BEGIN
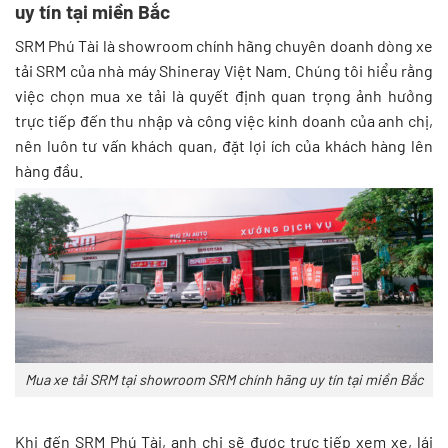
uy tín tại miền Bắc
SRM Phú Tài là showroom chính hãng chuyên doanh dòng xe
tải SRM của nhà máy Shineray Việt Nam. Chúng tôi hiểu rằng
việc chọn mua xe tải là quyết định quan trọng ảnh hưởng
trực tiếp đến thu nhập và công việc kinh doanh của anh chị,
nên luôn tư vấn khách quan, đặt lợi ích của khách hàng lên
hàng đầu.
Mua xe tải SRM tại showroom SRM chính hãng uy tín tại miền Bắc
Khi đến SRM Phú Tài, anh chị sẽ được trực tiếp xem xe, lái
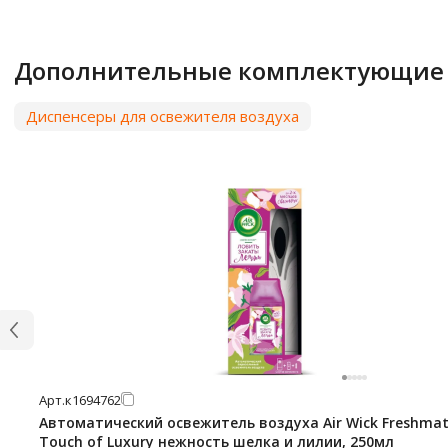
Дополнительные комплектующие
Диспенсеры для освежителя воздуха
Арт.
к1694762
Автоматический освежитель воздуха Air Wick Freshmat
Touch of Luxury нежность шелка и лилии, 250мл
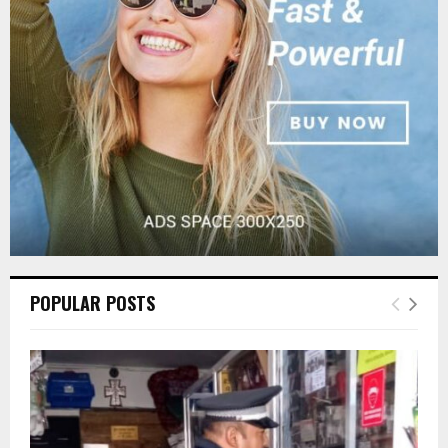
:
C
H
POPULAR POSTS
END
_TRY IT_
Write out every line from the data above that includes "doanh".

_RESULT FOR THIS EXERCISE_
SRM Phú Tài là showroom chính hãng chuyên doanh dòng xe
trực tiếp đến thu nhập và công việc kinh doanh của anh chị,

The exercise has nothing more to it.